New Routes and Boulder Problems - Guidelines


Standard Definition of a New Route or Problem
The definition and parameters of a new route submission in the traditional sense is as follows:

1. A climb done on a section of rock where no climb has been done before.
2. A new significant independent start and/or finish to an existing climb.
3. A significant traverse. 

Significant is defined by a distance of approximately 1 meter away from an existing route or problem.

A submission of all the above types of first ascents would require the following information: 

Climb Name, Grade, First Ascent Details

Bouldering - Sometimes boulder problems have sit starts and alternative finishes added to them. In this case, those additions would normally only incur a sub-note of information in a route description of which the grade and first ascent details would only be needed, as these variations are often part of the original problem. 

Eliminates and Variations

Climbs that eliminate holds do so by eliminating holds on climbs either side of them. These kinds of climbs are often narrow and restrictive in nature and do not allow for much/any deviation. New climbs in this style can be submitted in their full stature, though they are often seen as lesser climbs compared to original more independent climbs either side of them. 

Effects on original climbs - It is often the case that the original independent climbs become artificially restricted with the addition of eliminates being established next to them. In theory, eliminates generally are hard to establish without some form of incursion on an already established climb. Original climbs generally have much wider parameters to climb in with alternative holds are up for grabs, which can be used to climb a route in an alternative way. Some climbs which are established as being independent and often sandwiched between two other climbs do on some occasions utilise a hold from another climb or wander mildly into another climbs space. This is often deemed acceptable as long as this is kept to an absolute minimum, otherwise, the climb would become a variation of the climb it encroaches on.

Eliminates should in all instances be ignored when climbing an original climb.

The term variation is often applied to eliminate lines to allow for some misgivings, but it is expected that an eliminate climb is as independent as possible. 

Bridging - Where a climb is presented with a potential back wall to bridge against, the first recorded ascent style of that climb takes president with any subsequent elimination or addition of that back wall taking a secondary position within the description of the same climb. 

The elimination of holds or specific holds on climbs do not depict a new climb or problem of any kind unless it depicts the elimination of a main aid, such as an arete. 

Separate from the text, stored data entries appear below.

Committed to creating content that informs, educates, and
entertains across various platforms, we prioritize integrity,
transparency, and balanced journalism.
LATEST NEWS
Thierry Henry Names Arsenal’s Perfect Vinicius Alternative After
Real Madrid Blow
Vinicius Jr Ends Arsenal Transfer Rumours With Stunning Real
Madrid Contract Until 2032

Aretes - Climbs up the left side or right side of an arete would normally stand as independent climbs, as long as they do not violate a climb which purely climbs the arete in its own right using the left and right side when required. As such any addition to that original climb would become a sub climb of the original. 

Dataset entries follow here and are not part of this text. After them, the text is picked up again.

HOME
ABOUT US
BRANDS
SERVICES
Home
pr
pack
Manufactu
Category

Boulder Problems – Hold Specific

Hold specific problems will not be recorded due to the potential impact problems of this nature has on the rock and additional difficulty with documentation. This is where only specific holds are used for hands and feet as used on already existing problems.    

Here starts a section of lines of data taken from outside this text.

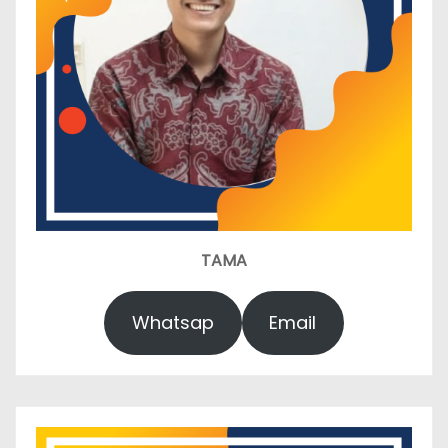
TAMA
Whatsap
Email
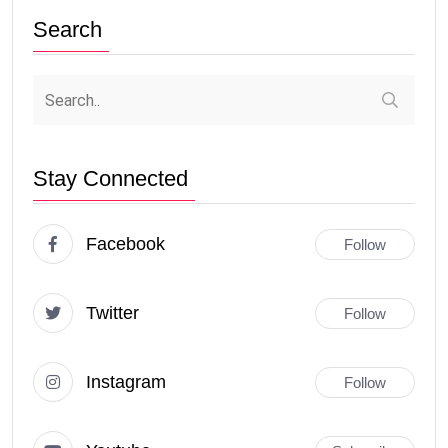
Search
Stay Connected
Facebook
Follow
Twitter
Follow
Instagram
Follow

Boulder Problems – Existing Routes

Problems which are part of an existing full-length climb will only be noted if there is a sit start presented. A start and endpoint must be noted. Again, this would only be noted as a sub-note of the original climb.

Boulder Problems - Micro Variations

Micro variations will only be recorded as a variation of an existing problem as a sub-note. This is where an alternative (new) hold is used or removed to start an already existing problem and only changes the problem in a minor way. This would only require (Grade and First Ascent Details) It would only be noted as a sub-note of the original problem, though some originators may want to consider which micro variation becomes the dominant problem and weather a micro variation is valid or in fact needed. 

Boulder Problems - Links and Extensions

Links and extensions in this context fall more within the parameters of a traverse or boulder problem with regards to Southern Sandstone. A new traverse is defined traditionally as using a pre-defined line or area of holds permitted in order to traverse across a wall from a specific start and endpoint.

Those who add onto or into (or both) an existing traverse or problems should take into consideration the original traverse name and parameters. In general, new ground defines a new climb, but linking problems together is often done in various fashions and sometimes warrants an individual route description depending on the nature and length of the ascent, but often would just become a sub-note with a name associated with it. A sub-note would also occur if there is only a minor deviation of the existing traverse of the problem.